-- start Record set --

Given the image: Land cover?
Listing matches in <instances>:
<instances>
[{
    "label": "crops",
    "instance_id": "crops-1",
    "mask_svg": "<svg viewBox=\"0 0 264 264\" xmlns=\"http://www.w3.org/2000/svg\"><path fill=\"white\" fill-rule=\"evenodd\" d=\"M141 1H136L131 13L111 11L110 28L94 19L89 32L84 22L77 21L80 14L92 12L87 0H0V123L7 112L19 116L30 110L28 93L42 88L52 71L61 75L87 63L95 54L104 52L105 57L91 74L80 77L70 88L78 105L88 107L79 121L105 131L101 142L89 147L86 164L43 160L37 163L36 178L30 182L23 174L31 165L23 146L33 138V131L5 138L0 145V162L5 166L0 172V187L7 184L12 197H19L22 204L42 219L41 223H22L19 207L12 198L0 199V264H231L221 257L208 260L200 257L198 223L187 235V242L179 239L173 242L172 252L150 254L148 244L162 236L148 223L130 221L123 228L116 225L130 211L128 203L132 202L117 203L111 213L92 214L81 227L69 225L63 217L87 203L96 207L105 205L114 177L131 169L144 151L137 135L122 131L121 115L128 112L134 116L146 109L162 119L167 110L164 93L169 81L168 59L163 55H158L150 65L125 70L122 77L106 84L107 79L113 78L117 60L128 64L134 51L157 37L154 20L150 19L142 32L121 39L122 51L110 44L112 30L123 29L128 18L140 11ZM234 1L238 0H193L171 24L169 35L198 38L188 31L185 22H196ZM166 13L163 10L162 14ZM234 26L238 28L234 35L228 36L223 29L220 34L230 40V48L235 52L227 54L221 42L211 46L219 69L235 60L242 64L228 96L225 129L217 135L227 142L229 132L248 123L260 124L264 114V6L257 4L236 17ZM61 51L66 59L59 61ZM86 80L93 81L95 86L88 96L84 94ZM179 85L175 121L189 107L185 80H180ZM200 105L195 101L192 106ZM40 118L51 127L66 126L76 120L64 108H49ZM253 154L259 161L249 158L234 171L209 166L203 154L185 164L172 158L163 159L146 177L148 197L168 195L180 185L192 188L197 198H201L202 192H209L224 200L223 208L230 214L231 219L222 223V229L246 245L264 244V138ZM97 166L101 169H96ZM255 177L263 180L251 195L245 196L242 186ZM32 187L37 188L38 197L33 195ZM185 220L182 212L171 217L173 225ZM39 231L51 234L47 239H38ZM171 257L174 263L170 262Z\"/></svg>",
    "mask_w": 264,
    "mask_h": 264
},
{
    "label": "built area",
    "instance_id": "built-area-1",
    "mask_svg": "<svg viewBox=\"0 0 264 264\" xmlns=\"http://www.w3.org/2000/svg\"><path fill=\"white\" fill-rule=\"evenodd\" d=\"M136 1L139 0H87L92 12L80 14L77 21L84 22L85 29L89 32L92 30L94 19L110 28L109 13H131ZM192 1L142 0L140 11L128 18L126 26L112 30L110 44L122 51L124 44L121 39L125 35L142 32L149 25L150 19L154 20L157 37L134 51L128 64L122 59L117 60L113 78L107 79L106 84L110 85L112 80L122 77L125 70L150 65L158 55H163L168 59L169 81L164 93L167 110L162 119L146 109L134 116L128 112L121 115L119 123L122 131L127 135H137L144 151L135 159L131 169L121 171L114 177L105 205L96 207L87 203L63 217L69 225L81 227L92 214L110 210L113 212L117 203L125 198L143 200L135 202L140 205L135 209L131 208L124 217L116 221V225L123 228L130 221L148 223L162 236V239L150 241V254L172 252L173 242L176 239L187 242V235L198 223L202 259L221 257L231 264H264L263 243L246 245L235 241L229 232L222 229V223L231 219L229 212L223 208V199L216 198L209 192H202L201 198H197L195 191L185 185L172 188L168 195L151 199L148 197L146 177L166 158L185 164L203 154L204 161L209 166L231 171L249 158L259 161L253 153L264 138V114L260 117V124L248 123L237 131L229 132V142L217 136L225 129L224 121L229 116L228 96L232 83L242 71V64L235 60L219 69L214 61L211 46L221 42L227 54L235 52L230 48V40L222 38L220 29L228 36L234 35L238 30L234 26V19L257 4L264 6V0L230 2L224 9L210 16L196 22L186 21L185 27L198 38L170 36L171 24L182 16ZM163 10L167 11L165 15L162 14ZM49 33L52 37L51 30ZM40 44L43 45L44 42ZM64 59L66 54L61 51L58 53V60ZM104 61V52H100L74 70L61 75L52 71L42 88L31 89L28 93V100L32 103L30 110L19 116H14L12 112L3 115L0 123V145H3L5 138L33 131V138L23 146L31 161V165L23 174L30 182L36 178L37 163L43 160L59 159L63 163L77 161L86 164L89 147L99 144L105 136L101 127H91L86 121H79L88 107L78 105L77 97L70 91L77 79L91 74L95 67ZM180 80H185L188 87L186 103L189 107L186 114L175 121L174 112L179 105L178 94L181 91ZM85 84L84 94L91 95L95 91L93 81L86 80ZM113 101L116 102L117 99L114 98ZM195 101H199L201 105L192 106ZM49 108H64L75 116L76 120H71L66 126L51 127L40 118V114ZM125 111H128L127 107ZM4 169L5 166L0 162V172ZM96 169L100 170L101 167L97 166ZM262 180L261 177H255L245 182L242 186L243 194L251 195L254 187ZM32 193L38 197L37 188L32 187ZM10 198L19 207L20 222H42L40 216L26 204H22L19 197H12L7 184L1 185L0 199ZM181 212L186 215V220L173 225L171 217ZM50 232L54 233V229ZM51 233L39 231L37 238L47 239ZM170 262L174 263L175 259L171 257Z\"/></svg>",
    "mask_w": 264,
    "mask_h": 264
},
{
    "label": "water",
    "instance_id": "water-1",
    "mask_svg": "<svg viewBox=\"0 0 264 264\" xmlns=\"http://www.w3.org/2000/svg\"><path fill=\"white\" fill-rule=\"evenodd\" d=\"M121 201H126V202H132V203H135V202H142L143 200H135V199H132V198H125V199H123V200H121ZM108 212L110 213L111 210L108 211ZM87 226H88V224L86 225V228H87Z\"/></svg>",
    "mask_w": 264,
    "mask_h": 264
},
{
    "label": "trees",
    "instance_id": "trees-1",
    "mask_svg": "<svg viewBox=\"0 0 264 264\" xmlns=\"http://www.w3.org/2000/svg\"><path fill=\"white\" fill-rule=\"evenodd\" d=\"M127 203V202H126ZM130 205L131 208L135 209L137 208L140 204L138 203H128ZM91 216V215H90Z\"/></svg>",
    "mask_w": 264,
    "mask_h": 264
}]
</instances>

-- end Record set --

List every line above that contains the string "label", matching case exactly.

Correct output
    "label": "crops",
    "label": "built area",
    "label": "water",
    "label": "trees",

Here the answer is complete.